Friday, November 11, 2005

As I juggled my bags at the front door earlier this evening--the veterans gave me a chance to stay out of the office and do things like go shopping in the rain and wander around a Japanese supermarket--a man in a jumpsuit asked where he could find my building manager. I told him and walked inside, where everything felt darker than it had when I left this afternoon. Things that I had left on were off, and I realized slowly that the power had gone out and the man in the jumpsuit belonged to the truck from the power company.

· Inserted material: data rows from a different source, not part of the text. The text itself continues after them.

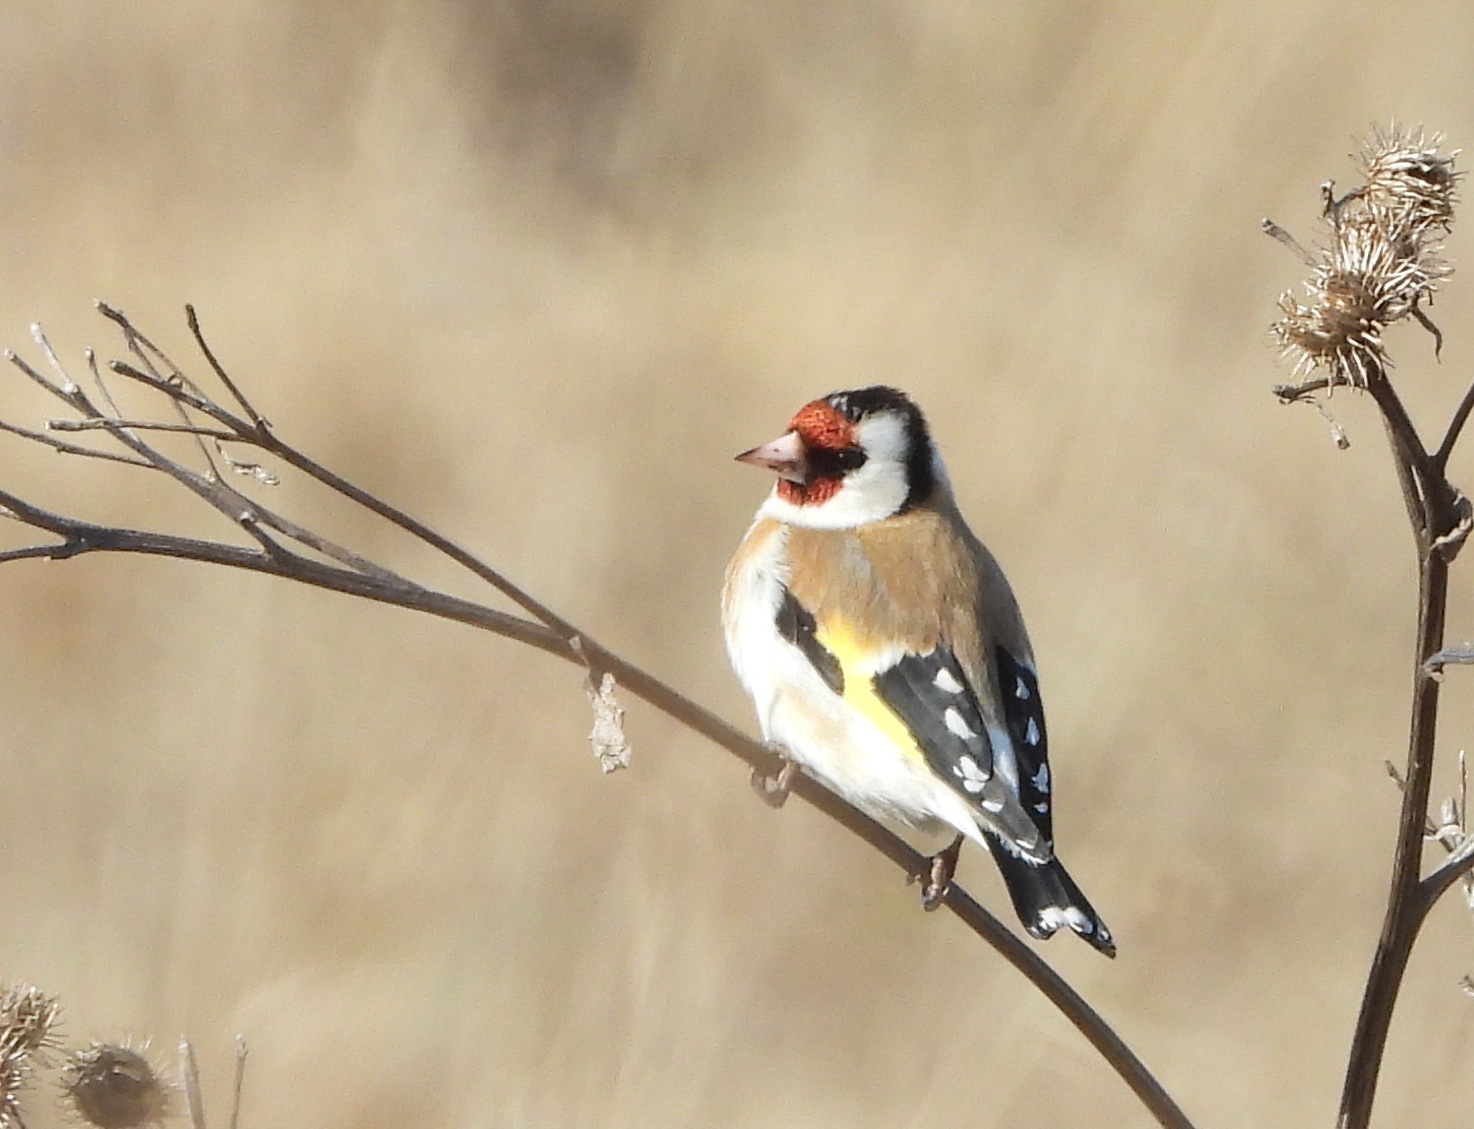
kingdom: Animalia
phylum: Chordata
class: Aves
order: Passeriformes
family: Fringillidae
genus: Carduelis
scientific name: Carduelis carduelis
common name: European goldfinch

You know how, in John Cheever's story "The Enormous Radio," the people's marriage looks perfect until some outside object comes in and shakes the cracks to the surface? Well, the first time I wrote about that story it was because I believed that their trouble came from our habit as people to believe that everyone else has everything figured out, and the snapping back when we realize that's not true. But the story has been on my mind lately, and I've decided that the problem really is that we believe that other people hold the keys to our secrets.
That's the same, only different.

I have parsnips that I need to figure out how to cook, and an acorn squash with which to do the same. I'll be cooking and cleaning and knitting, hopefully, before tomorrow night's Broken Social Scene show. I'm not going to tell you about the disturbing dreams I had last night after yesterday's evening with some of the funniest people I know, but rest assured that they were strange. And that you all were there. Occasionally, naked.